You are viewing a plain text version of this content. The canonical link for it is here.
Posted to solr-user@lucene.apache.org by marship <ma...@126.com> on 2010/07/14 06:06:11 UTC

Strange "the" when search with dismax

Hi. All.
   I am using solr dismax to search over my books in db. I indexed them all using solr.
   the problem I noticed today is,
Everything start with I want to search for a book "
The Girl Who Kicked the Hornet's Nest
"
but nothing is returned. I'm sure I have this book in DB. So I stripped some keyword and finally I found when I search for "the girl who kicked hornet's nest" , I got the book.
Then I test more
when I search for "the first world war", solr return the book successfully to me.
But when I search for "the first world war the", solr returns NOTHING!


So strange!
So the issue is, if there are 2 "the" in query keywords, solr/dismax simply return nothing!


Why is this happening?


Please help.
Thanks.
Regards.
Scott




Re: Strange "the" when search with dismax

Posted by kenf_nc <ke...@realestate.com>.
Sounds like you want the 'text' fieldType (or equivalent) and are using
'string' or 'lowercase'. Those must match all exactly (well, case
insensitively in the case of 'lowercase').  The TextType field types (like
'text') do tokenizations so matches will occur under many more conditions.
-- 
View this message in context: http://lucene.472066.n3.nabble.com/Strange-the-when-search-with-dismax-tp965473p966524.html
Sent from the Solr - User mailing list archive at Nabble.com.

Re: Strange "the" when search with dismax

Posted by Erick Erickson <er...@gmail.com>.
If the other suggestions don't work, you need to show us the relevant
portions of your schema.xml, and probably query output with
&debug=on tacked on...

Here are some pointers for getting help...

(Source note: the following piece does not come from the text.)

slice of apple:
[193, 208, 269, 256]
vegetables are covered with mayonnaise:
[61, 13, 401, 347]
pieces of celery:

http://wiki.apache.org/solr/UsingMailingLists

Best
Erick

2010/7/14 Jonathan Rochkind <ro...@jhu.edu>

> "the" sounds like it might be a stopword. Are you using stopwords in any
> of your fields covered by the dismax search? But not in some of the
> other fields covered by dismax? the combination of dismax and stopwords
> can result in unexpected behavior if you aren't careful.
>
> I wrote about this a bit here, you might find it helpful:
> http://bibwild.wordpress.com/2010/04/14/solr-stop-wordsdismax-gotcha/
>
> marship wrote:
> > Hi. All.
> >    I am using solr dismax to search over my books in db. I indexed them
> all using solr.
> >    the problem I noticed today is,
> > Everything start with I want to search for a book "
> > The Girl Who Kicked the Hornet's Nest
> > "
> > but nothing is returned. I'm sure I have this book in DB. So I stripped
> some keyword and finally I found when I search for "the girl who kicked
> hornet's nest" , I got the book.
> > Then I test more
> > when I search for "the first world war", solr return the book
> successfully to me.
> > But when I search for "the first world war the", solr returns NOTHING!
> >
> >
> > So strange!
> > So the issue is, if there are 2 "the" in query keywords, solr/dismax
> simply return nothing!
> >
> >
> > Why is this happening?
> >
> >
> > Please help.
> > Thanks.
> > Regards.
> > Scott
> >
> >
> >
> >
>

Re: Strange "the" when search with dismax

Posted by Jonathan Rochkind <ro...@jhu.edu>.
"the" sounds like it might be a stopword. Are you using stopwords in any
of your fields covered by the dismax search? But not in some of the
other fields covered by dismax? the combination of dismax and stopwords
can result in unexpected behavior if you aren't careful.

I wrote about this a bit here, you might find it helpful:
http://bibwild.wordpress.com/2010/04/14/solr-stop-wordsdismax-gotcha/

marship wrote:
> Hi. All.
>    I am using solr dismax to search over my books in db. I indexed them all using solr.
>    the problem I noticed today is,
> Everything start with I want to search for a book "
> The Girl Who Kicked the Hornet's Nest
> "
> but nothing is returned. I'm sure I have this book in DB. So I stripped some keyword and finally I found when I search for "the girl who kicked hornet's nest" , I got the book.
> Then I test more
> when I search for "the first world war", solr return the book successfully to me.
> But when I search for "the first world war the", solr returns NOTHING!
>
>
> So strange!
> So the issue is, if there are 2 "the" in query keywords, solr/dismax simply return nothing!
>
>
> Why is this happening?
>
>
> Please help.
> Thanks.
> Regards.
> Scott
>
>
>
>